WORKING DATA.
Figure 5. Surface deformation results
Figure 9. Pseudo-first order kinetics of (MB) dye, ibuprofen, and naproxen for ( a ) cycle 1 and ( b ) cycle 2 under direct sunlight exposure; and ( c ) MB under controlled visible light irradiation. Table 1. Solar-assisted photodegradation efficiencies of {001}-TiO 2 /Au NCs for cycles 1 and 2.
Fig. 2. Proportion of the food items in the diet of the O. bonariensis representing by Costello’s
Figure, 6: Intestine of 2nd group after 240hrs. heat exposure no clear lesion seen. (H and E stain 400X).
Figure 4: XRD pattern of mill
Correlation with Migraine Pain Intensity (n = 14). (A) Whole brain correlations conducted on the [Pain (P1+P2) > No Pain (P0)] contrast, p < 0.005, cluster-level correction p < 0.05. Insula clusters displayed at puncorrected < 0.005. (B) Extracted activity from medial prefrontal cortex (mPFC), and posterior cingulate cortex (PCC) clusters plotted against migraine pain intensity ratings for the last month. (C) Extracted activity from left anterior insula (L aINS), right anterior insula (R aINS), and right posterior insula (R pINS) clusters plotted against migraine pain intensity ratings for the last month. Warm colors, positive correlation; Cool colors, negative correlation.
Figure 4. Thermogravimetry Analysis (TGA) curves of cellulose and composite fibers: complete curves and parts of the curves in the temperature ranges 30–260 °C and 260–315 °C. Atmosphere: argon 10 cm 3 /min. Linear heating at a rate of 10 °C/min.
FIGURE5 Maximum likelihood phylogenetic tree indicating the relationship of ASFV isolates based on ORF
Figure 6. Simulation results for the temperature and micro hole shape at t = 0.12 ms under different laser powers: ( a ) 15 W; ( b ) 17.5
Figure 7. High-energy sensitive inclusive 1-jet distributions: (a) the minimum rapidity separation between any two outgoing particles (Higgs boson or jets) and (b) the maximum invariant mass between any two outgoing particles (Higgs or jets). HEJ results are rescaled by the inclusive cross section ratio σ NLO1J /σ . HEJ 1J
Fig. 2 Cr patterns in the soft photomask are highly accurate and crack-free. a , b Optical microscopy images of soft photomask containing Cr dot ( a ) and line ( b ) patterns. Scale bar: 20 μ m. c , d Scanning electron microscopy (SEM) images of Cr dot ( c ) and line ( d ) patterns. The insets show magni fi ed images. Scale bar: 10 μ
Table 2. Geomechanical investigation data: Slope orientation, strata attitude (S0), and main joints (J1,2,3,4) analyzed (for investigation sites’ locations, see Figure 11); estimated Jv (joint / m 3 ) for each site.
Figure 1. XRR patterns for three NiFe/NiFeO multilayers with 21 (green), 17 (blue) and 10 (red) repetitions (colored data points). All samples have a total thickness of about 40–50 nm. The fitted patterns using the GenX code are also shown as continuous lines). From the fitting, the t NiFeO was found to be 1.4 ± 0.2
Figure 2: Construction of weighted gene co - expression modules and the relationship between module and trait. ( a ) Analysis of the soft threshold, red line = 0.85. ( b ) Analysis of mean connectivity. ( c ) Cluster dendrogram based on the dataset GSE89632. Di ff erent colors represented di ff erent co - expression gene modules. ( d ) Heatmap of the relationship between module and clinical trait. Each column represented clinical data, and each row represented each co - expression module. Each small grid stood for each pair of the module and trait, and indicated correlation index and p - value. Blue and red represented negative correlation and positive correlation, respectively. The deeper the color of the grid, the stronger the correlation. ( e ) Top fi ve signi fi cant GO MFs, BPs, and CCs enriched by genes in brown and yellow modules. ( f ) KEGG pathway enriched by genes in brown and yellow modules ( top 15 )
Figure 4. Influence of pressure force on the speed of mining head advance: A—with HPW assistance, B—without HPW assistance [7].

ACTIVITY. Extract the lines of the preceding material that run from the line with "Figure 4. Thermogravimetry" through the line with "Figure 6. Simulation", inclusive, reproducing them exactly and adding nothing.

ANSWER.
Figure 4. Thermogravimetry Analysis (TGA) curves of cellulose and composite fibers: complete curves and parts of the curves in the temperature ranges 30–260 °C and 260–315 °C. Atmosphere: argon 10 cm 3 /min. Linear heating at a rate of 10 °C/min.
FIGURE5 Maximum likelihood phylogenetic tree indicating the relationship of ASFV isolates based on ORF
Figure 6. Simulation results for the temperature and micro hole shape at t = 0.12 ms under different laser powers: ( a ) 15 W; ( b ) 17.5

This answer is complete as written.